The Art of being Happy - It's contagious and life giving for the family.
I have recently read an excellent book, Positive Psychology Coaching: Putting the Science of Happiness to Work for Your Clients, Robert Biswas- Diener, Ben Dean 2007, John Wiley & Sons. Whilst it is directed to coaching, the book talks about the value in life of being happy and how this leads to the development of well rounded individuals, who can form healthy relationships with people and who demonstrate emotional and social maturity. It is all about thinking healthily.
I then thought about family well being and the ability of families to be generally happy. There is much to be grateful for in our family life. Seeing the glass half full is also another way of looking at it.
A happy, healthy family does value laughter and general happiness. There are so many positive things upon which to contemplate with regard to family happiness. Consider the simple ones that sometimes we take for granted.
I actually have a family.
There is love in the family.
My daughter smiles at me and say she loves me.
My son is so funny when he talks.
We all get together on Saturday night and watch a movie.
My three year old just gave me a flower from the garden.
These are simple examples of how we should be happy for all the joys, simple and complex we have as a family.
It is certainly easy to feel the negative, weighing us down. Many of the troublesome issues of family will pass and what will remain is the memories of how we enjoyed the moment. Sadly, when a family goes through extreme trauma they sometimes come to realise the preciousness of what they have had in their life and this gives them greater sensitivity to the joys of life.
I have very positive memories of working with anxious children by including at some point, when possible, a sense of happiness into the conversation.

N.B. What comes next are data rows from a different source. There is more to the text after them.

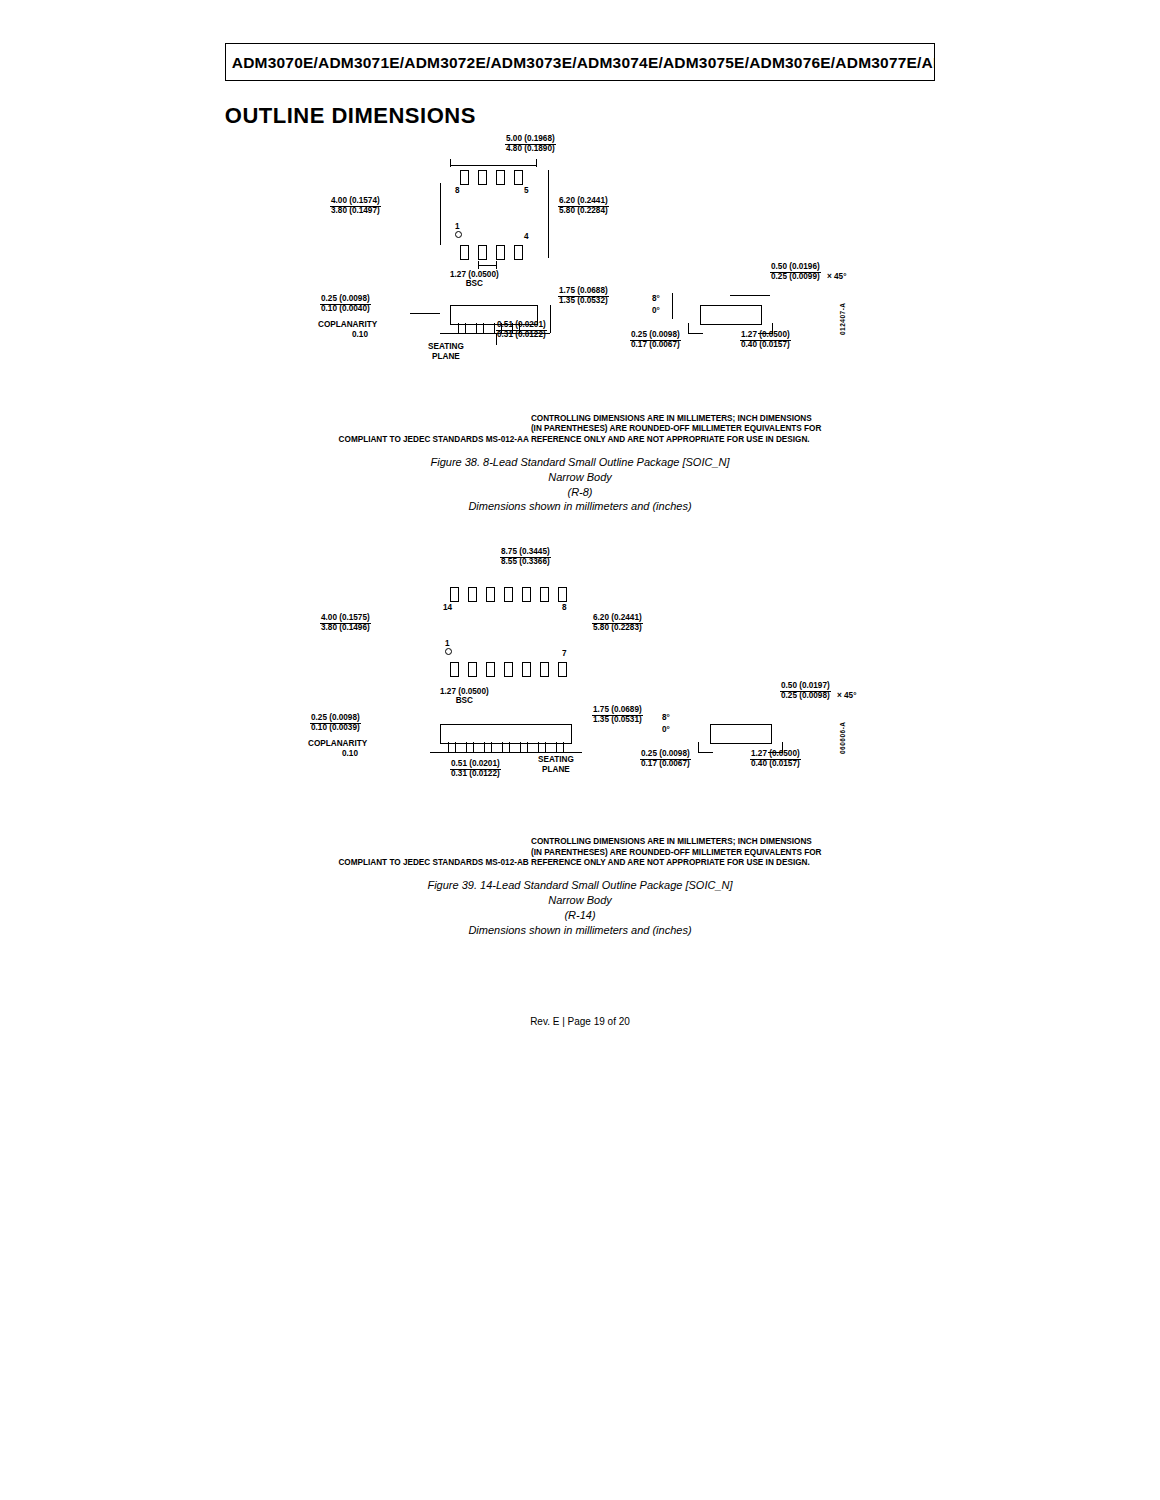ADM3070E/ADM3071E/ADM3072E/ADM3073E/ADM3074E/ADM3075E/ADM3076E/ADM3077E/ADM3078E
OUTLINE DIMENSIONS
5.00 (0.1968) 4.80 (0.1890)
4.00 (0.1574) 3.80 (0.1497)
6.20 (0.2441) 5.80 (0.2284)
8
5
1
4
1.27 (0.0500)
BSC
1.75 (0.0688) 1.35 (0.0532)
0.25 (0.0098) 0.10 (0.0040)
COPLANARITY
0.10
SEATING
PLANE
0.51 (0.0201) 0.31 (0.0122)
0.50 (0.0196) 0.25 (0.0099) × 45°
8°
0°
0.25 (0.0098) 0.17 (0.0067)
1.27 (0.0500) 0.40 (0.0157)
012407-A
COMPLIANT TO JEDEC STANDARDS MS-012-AA
CONTROLLING DIMENSIONS ARE IN MILLIMETERS; INCH DIMENSIONS
(IN PARENTHESES) ARE ROUNDED-OFF MILLIMETER EQUIVALENTS FOR
REFERENCE ONLY AND ARE NOT APPROPRIATE FOR USE IN DESIGN.
Figure 38. 8-Lead Standard Small Outline Package [SOIC_N]
Narrow Body
(R-8)
Dimensions shown in millimeters and (inches)
8.75 (0.3445) 8.55 (0.3366)
4.00 (0.1575) 3.80 (0.1496)
6.20 (0.2441) 5.80 (0.2283)
14
8
1
7
1.27 (0.0500)
BSC
1.75 (0.0689) 1.35 (0.0531)
0.25 (0.0098) 0.10 (0.0039)
COPLANARITY
0.10
SEATING
PLANE
0.51 (0.0201) 0.31 (0.0122)
0.50 (0.0197) 0.25 (0.0098) × 45°
8°
0°
0.25 (0.0098) 0.17 (0.0067)
1.27 (0.0500) 0.40 (0.0157)
060606-A
COMPLIANT TO JEDEC STANDARDS MS-012-AB
CONTROLLING DIMENSIONS ARE IN MILLIMETERS; INCH DIMENSIONS
(IN PARENTHESES) ARE ROUNDED-OFF MILLIMETER EQUIVALENTS FOR
REFERENCE ONLY AND ARE NOT APPROPRIATE FOR USE IN DESIGN.
Figure 39. 14-Lead Standard Small Outline Package [SOIC_N]
Narrow Body
(R-14)
Dimensions shown in millimeters and (inches)
Rev. E | Page 19 of 20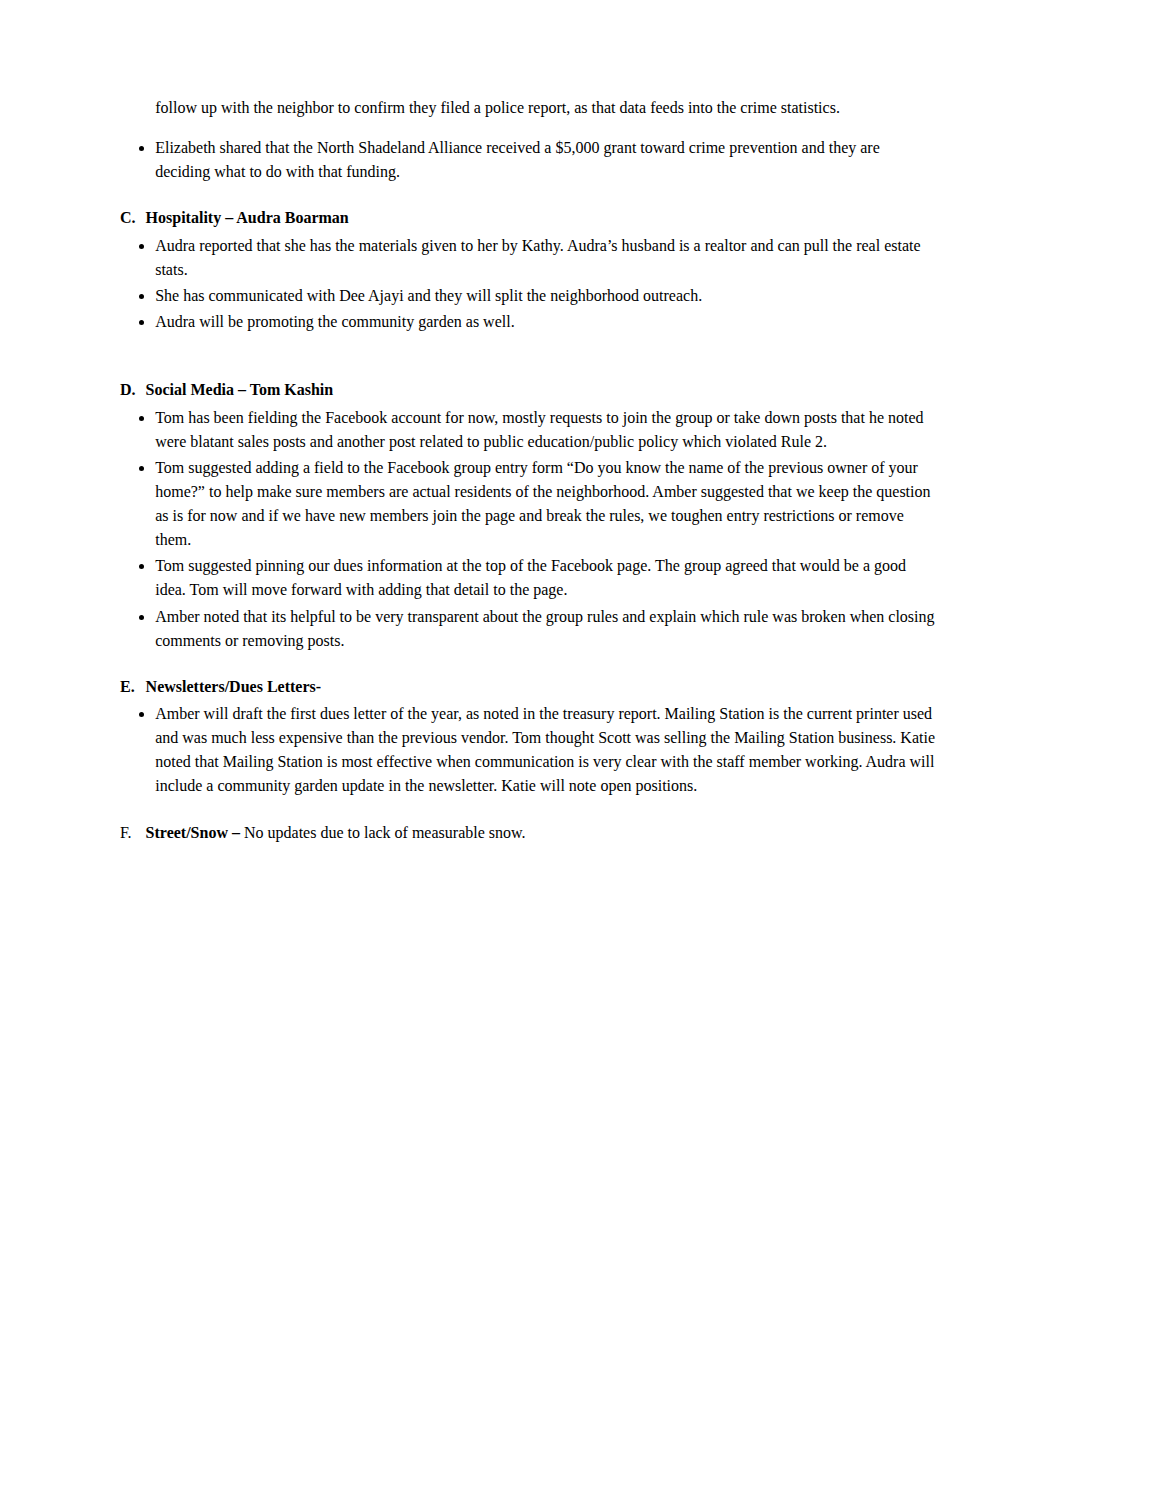follow up with the neighbor to confirm they filed a police report, as that data feeds into the crime statistics.
Elizabeth shared that the North Shadeland Alliance received a $5,000 grant toward crime prevention and they are deciding what to do with that funding.
C. Hospitality – Audra Boarman
Audra reported that she has the materials given to her by Kathy. Audra’s husband is a realtor and can pull the real estate stats.
She has communicated with Dee Ajayi and they will split the neighborhood outreach.
Audra will be promoting the community garden as well.
D. Social Media – Tom Kashin
Tom has been fielding the Facebook account for now, mostly requests to join the group or take down posts that he noted were blatant sales posts and another post related to public education/public policy which violated Rule 2.
Tom suggested adding a field to the Facebook group entry form “Do you know the name of the previous owner of your home?” to help make sure members are actual residents of the neighborhood. Amber suggested that we keep the question as is for now and if we have new members join the page and break the rules, we toughen entry restrictions or remove them.
Tom suggested pinning our dues information at the top of the Facebook page. The group agreed that would be a good idea. Tom will move forward with adding that detail to the page.
Amber noted that its helpful to be very transparent about the group rules and explain which rule was broken when closing comments or removing posts.
E. Newsletters/Dues Letters-
Amber will draft the first dues letter of the year, as noted in the treasury report. Mailing Station is the current printer used and was much less expensive than the previous vendor. Tom thought Scott was selling the Mailing Station business. Katie noted that Mailing Station is most effective when communication is very clear with the staff member working. Audra will include a community garden update in the newsletter. Katie will note open positions.
F. Street/Snow – No updates due to lack of measurable snow.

It is amazing how the tone changes when the focus is on happy thoughts.
It eases tension and releases pleasant feelings into our body.
It also is an excellent enabler to talk more comfortably.
We are also teaching our children that we value being happy as a human condition that enables us to live well both mentally and physically. Happiness is contagious, people gravitate around the warmth of positive, happy people. Children will soon see that in your family happiness is a requirement.
Your disposition in seeing the happy moment and finding laughter as a cure for solving problems, will resonate for life with your child.